[What the exercise asks]: Scan the listing below for the string "down" and copy each line where it turns up.

[Supplied data]:

● ● ● ● ●

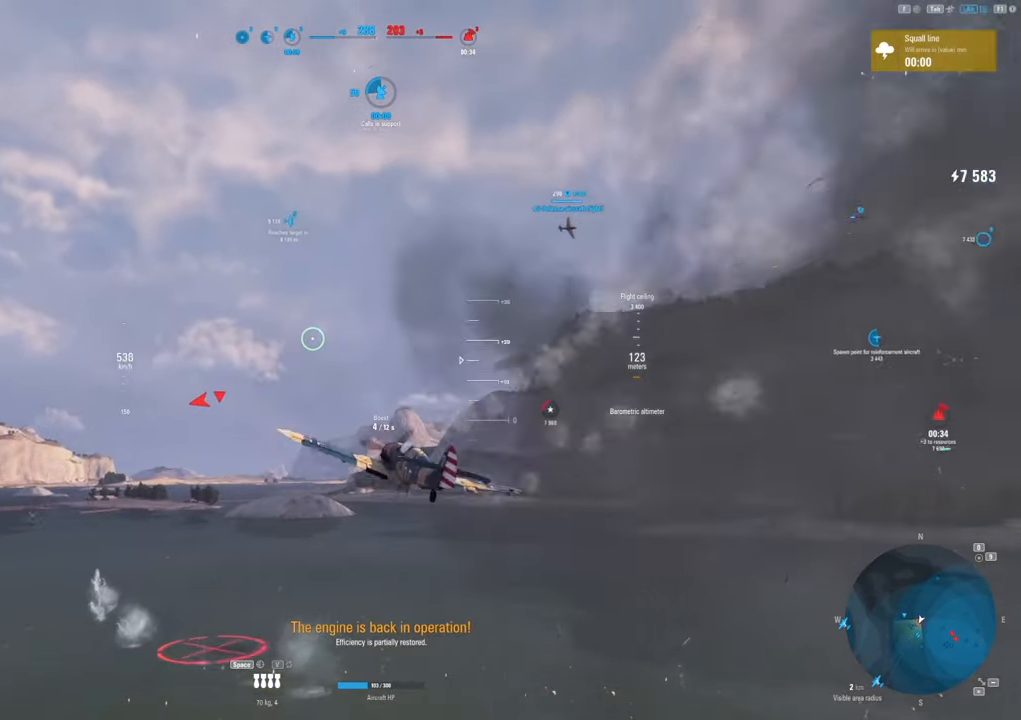
{"keys": ["s"], "mouse": [], "mouse_move": "down-left", "events": [[117, "s", "down"]]}
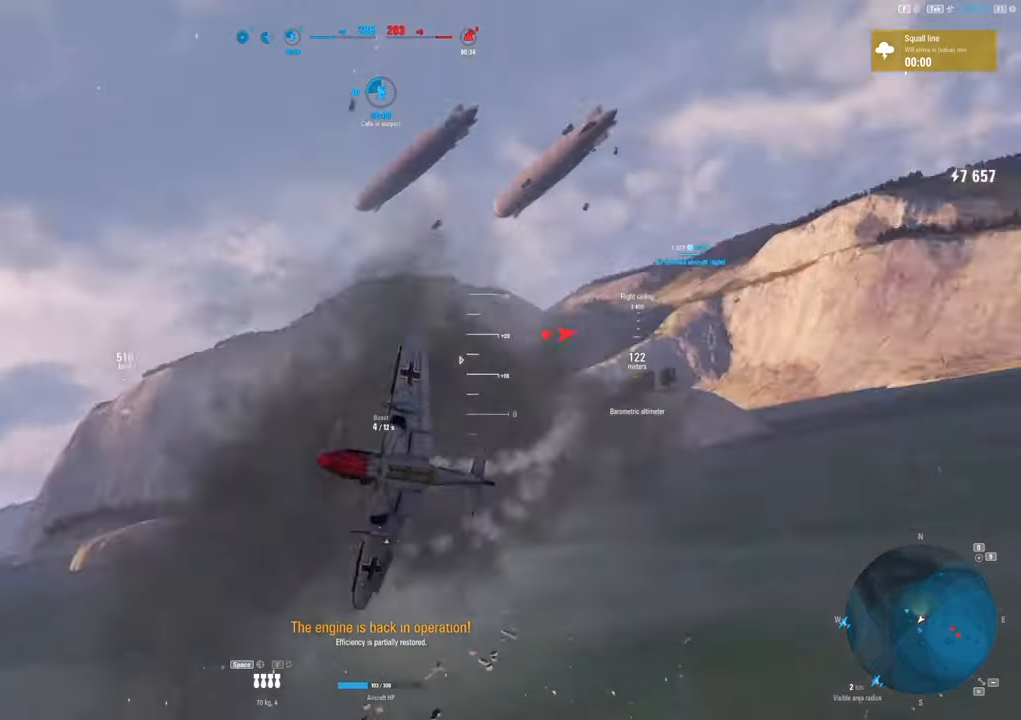
{"keys": ["q", "s"], "mouse": [], "mouse_move": "down-left", "events": [[133, "q", "down"]]}
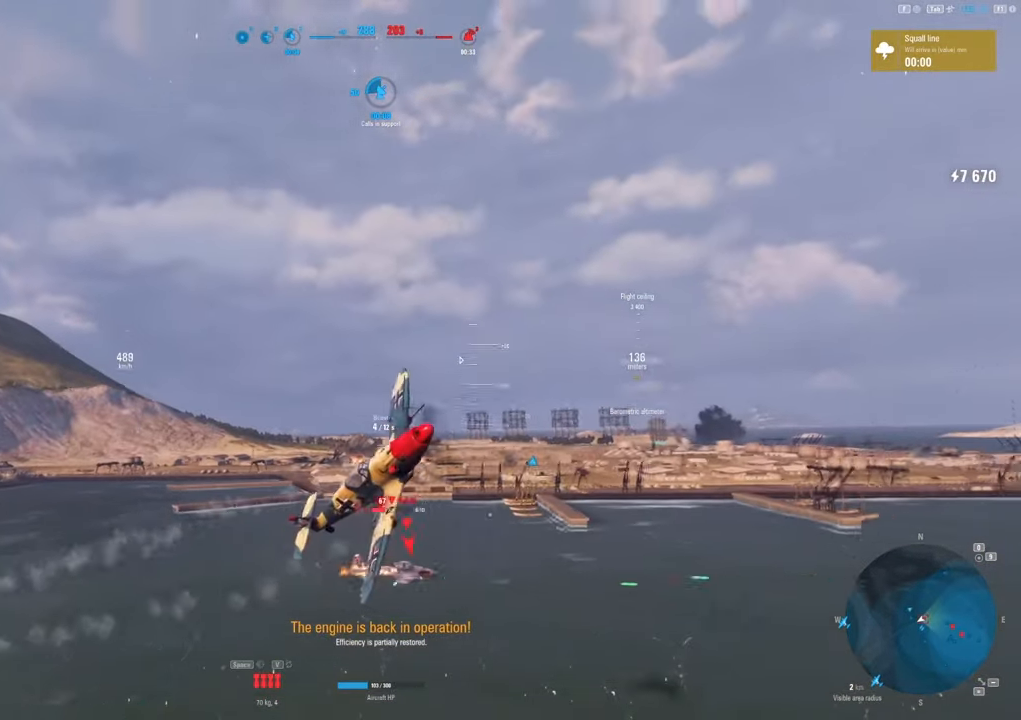
{"keys": ["q", "s"], "mouse": [], "mouse_move": "up-left", "events": []}
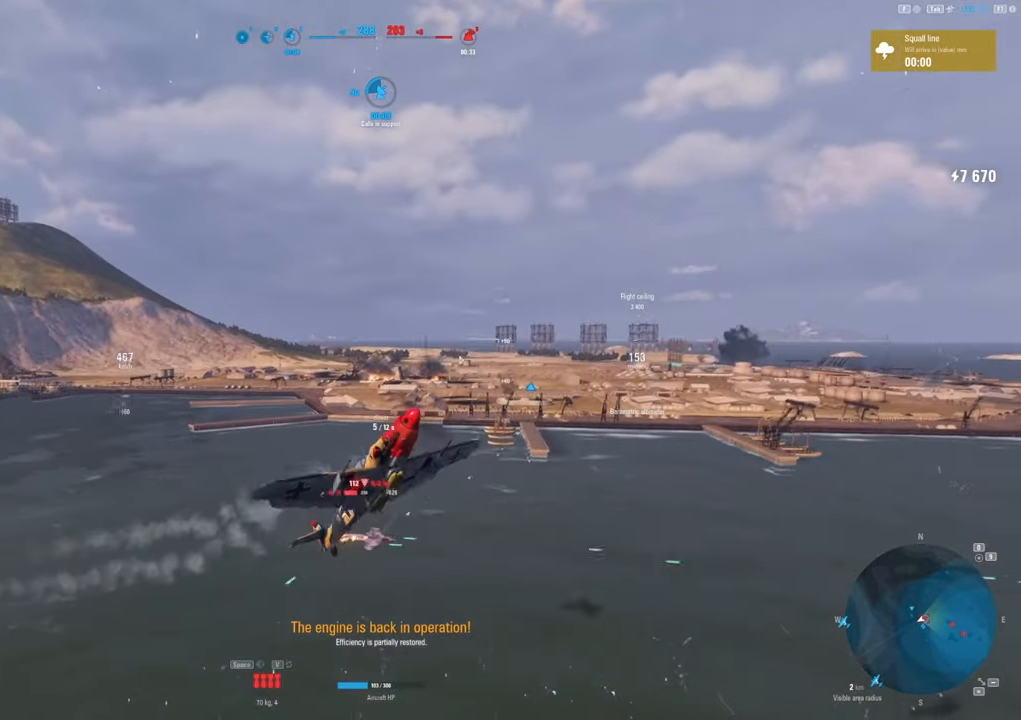
{"keys": ["s"], "mouse": [], "mouse_move": "left", "events": [[267, "q", "up"]]}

● ● ● ● ●

[Solution to the exercise]:
{"keys": ["s"], "mouse": [], "mouse_move": "down-left", "events": [[117, "s", "down"]]}
{"keys": ["q", "s"], "mouse": [], "mouse_move": "down-left", "events": [[133, "q", "down"]]}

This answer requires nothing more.